Take the fat from your soup stock; dip out two quarts, or more, as you may need, warm it over the fire with an onion, simmer and skim until clear; strain; add two tablespoonfuls of sparkling gelatine soaked in a very little water; put in, also, a teaspoonful of essence of celery, the juice of a lemon, and a glass of good wine. Boil up once, take off the film from the top, and pour out.

Chickens and Mushrooms.

Clean and wash a pair of fine fowls, and stuff their bodies with chopped mushrooms, in which a teaspoonful of onion has been mixed. Fill the craws with the usual dressing of seasoned crumbs with the addition of the pounded yolk of an egg. Lay the trussed chickens in a pot, and pour over them a large cupful of your soup-stock diluted with as much boiling water.
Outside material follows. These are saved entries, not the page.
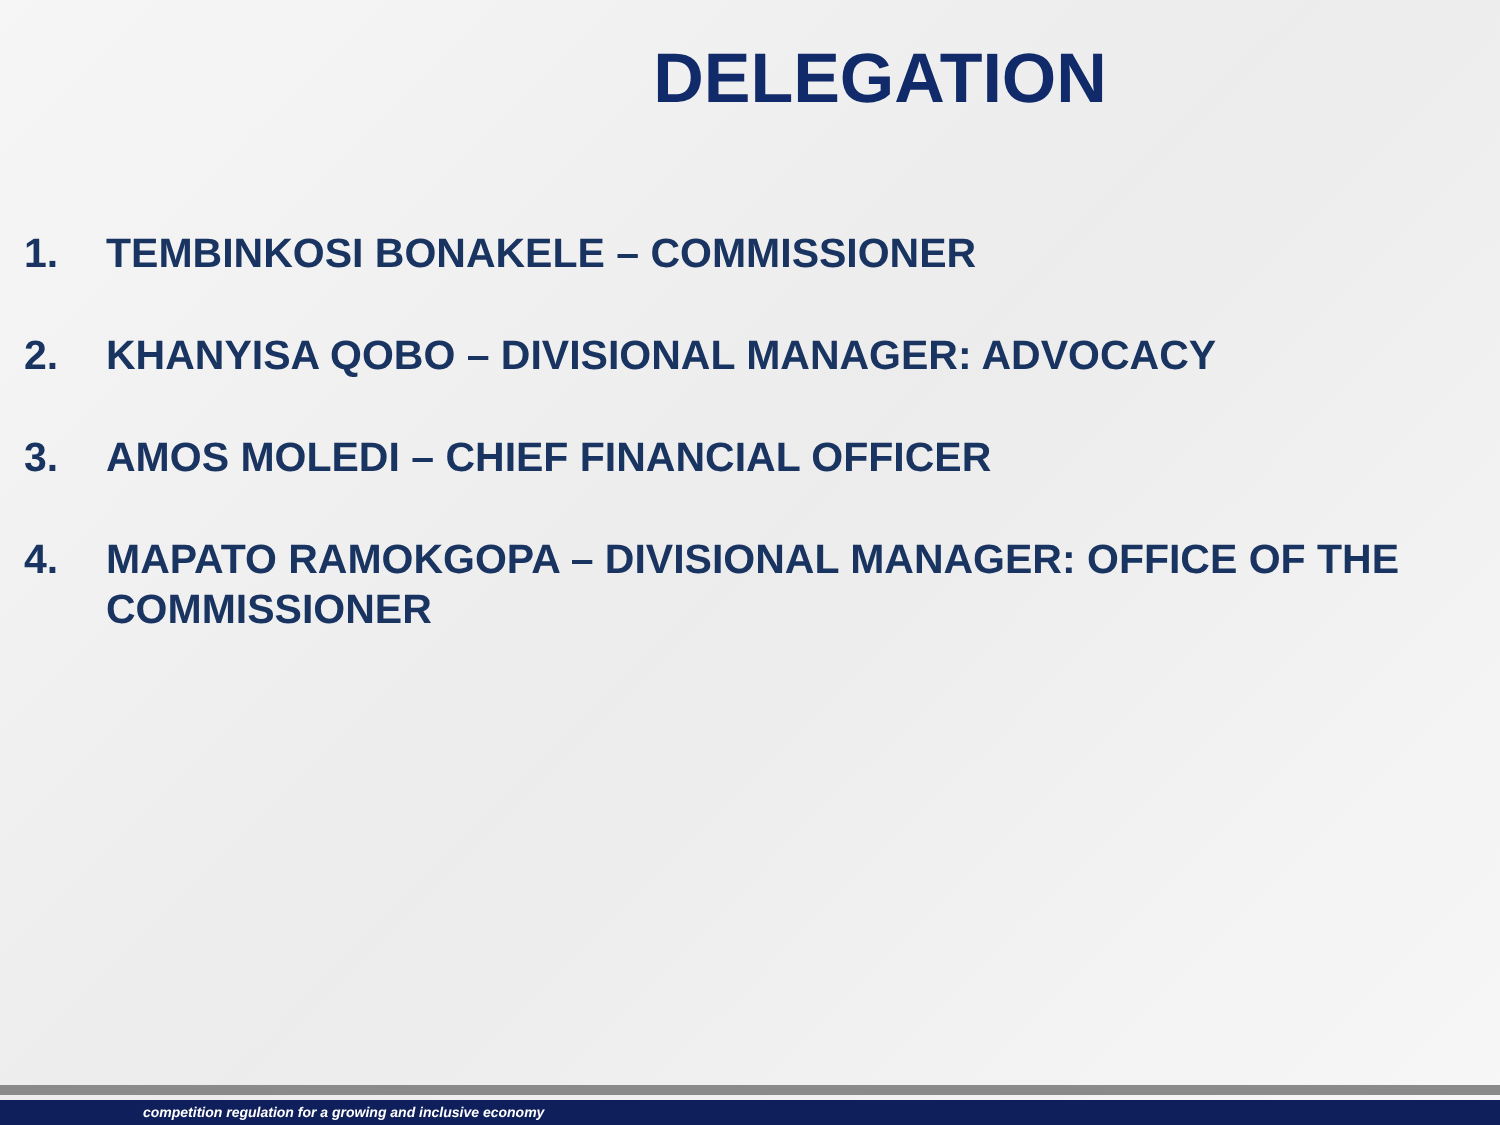DELEGATION
1. TEMBINKOSI BONAKELE – COMMISSIONER
2. KHANYISA QOBO – DIVISIONAL MANAGER: ADVOCACY
3. AMOS MOLEDI – CHIEF FINANCIAL OFFICER
4. MAPATO RAMOKGOPA – DIVISIONAL MANAGER: OFFICE OF THE COMMISSIONER
competition regulation for a growing and inclusive economy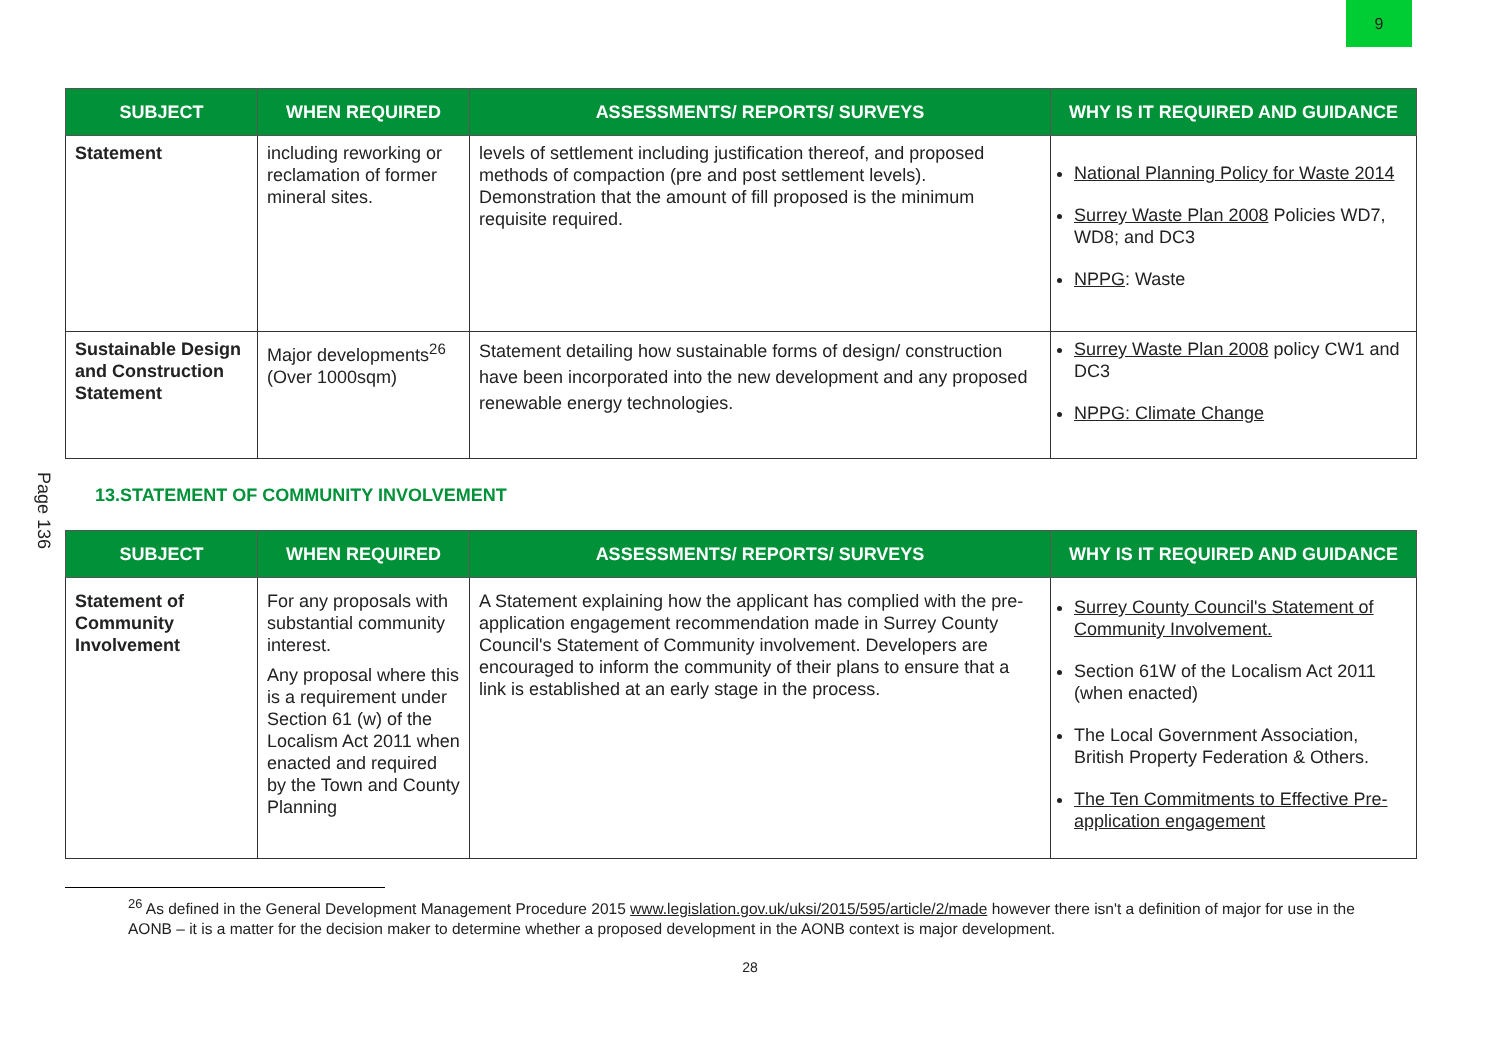9
Page 136
| SUBJECT | WHEN REQUIRED | ASSESSMENTS/ REPORTS/ SURVEYS | WHY IS IT REQUIRED AND GUIDANCE |
| --- | --- | --- | --- |
| Statement | including reworking or reclamation of former mineral sites. | levels of settlement including justification thereof, and proposed methods of compaction (pre and post settlement levels). Demonstration that the amount of fill proposed is the minimum requisite required. | National Planning Policy for Waste 2014 Surrey Waste Plan 2008 Policies WD7, WD8; and DC3 NPPG : Waste |
| Sustainable Design and Construction Statement | Major developments<sup>26</sup> (Over 1000sqm) | Statement detailing how sustainable forms of design/ construction have been incorporated into the new development and any proposed renewable energy technologies. | Surrey Waste Plan 2008 policy CW1 and DC3 NPPG: Climate Change |
13.STATEMENT OF COMMUNITY INVOLVEMENT
| SUBJECT | WHEN REQUIRED | ASSESSMENTS/ REPORTS/ SURVEYS | WHY IS IT REQUIRED AND GUIDANCE |
| --- | --- | --- | --- |
| Statement of Community Involvement | For any proposals with substantial community interest. Any proposal where this is a requirement under Section 61 (w) of the Localism Act 2011 when enacted and required by the Town and County Planning | A Statement explaining how the applicant has complied with the pre-application engagement recommendation made in Surrey County Council's Statement of Community involvement. Developers are encouraged to inform the community of their plans to ensure that a link is established at an early stage in the process. | Surrey County Council's Statement of Community Involvement. Section 61W of the Localism Act 2011 (when enacted) The Local Government Association, British Property Federation & Others. The Ten Commitments to Effective Pre-application engagement |
<sup>26</sup> As defined in the General Development Management Procedure 2015 www.legislation.gov.uk/uksi/2015/595/article/2/made however there isn't a definition of major for use in the AONB – it is a matter for the decision maker to determine whether a proposed development in the AONB context is major development.
28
Simmer until tender. Take up and keep the chickens hot. Strain the gravy; season to taste, skim off the fat; stir in a tablespoonful of flour wet with milk; boil and stir two minutes to thicken; add half a cup of hot milk; stir in well, and pour some over the chickens; the rest into a boat. Save the giblets for to-morrow.

Squash au Gratin.

Pare, quarter, and boil the squash; mash and press to get out the water; beat in a good spoonful of butter with pepper, salt, and a little cream. Pour into a bake-dish; strew with fine crumbs, and bake in a quick oven until these are slightly browned.

Creamed Potatoes.

Put into a saucepan two tablespoonfuls of butter, a little minced parsley, salt and pepper to taste. Stir to hissing, add a small cup of milk (with a pinch of soda), and, when hot, a teaspoonful of flour. Stir until it boils; chop cold boiled potatoes, put into the cream, and serve so soon as they begin to boil.

Breaded Egg-Plant.

Slice, and pare the slices. Lay in strong salt water one hour; wipe dry; dip in beaten egg, and roll in pounded cracker. Fry to a good brown; drain well, and dish hot.

Spanish Cream.

½ box of gelatine; 1 quart of milk; yolks of 3 eggs; 1 small cup of sugar; flavor with vanilla, or other essence.

Soak the gelatine one hour in the milk. Put into a farina-kettle, and stir as it warms. When hot, pour over the beaten yolks and sugar; put back into the kettle, and heat to scalding. Strain through tarlatan; flavor and pour into a wet mould. Do this on Saturday, and set in a cold place. Eat with cream, or without.